Available records —
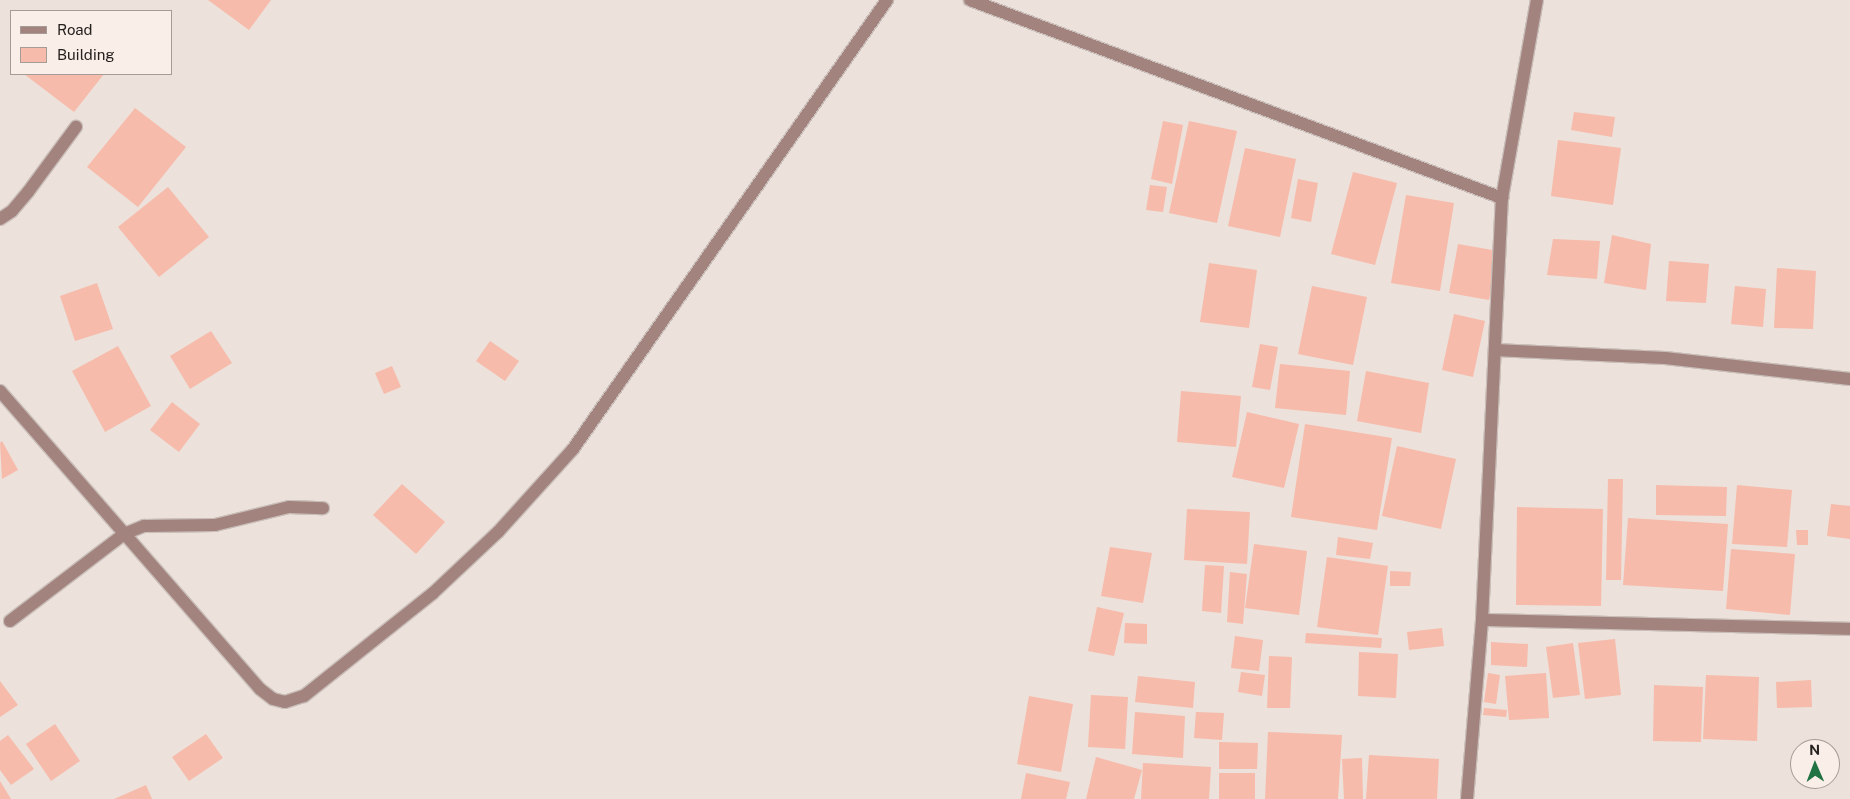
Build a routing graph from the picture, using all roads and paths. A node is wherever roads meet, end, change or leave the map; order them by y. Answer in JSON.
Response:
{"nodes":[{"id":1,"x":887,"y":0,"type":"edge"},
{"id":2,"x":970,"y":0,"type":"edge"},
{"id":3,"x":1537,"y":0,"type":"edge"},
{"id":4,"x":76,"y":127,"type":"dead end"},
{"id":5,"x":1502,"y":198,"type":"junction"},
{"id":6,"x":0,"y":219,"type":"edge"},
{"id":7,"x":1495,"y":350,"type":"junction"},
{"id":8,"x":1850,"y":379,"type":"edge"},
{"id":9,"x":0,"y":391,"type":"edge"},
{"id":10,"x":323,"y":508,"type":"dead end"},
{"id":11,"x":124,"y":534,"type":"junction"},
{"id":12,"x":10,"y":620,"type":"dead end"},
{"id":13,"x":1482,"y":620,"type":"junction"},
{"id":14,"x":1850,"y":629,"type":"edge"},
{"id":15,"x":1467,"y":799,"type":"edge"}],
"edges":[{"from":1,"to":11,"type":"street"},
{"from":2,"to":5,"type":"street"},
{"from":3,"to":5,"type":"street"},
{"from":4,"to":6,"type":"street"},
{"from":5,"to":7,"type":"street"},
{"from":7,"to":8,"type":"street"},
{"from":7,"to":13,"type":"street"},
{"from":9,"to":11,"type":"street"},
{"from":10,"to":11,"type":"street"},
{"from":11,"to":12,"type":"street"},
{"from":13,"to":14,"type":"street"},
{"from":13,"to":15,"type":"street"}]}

Problem requirements — Your answer must be a single number: how many lines of the records contain the word "dead".

Task solution — 3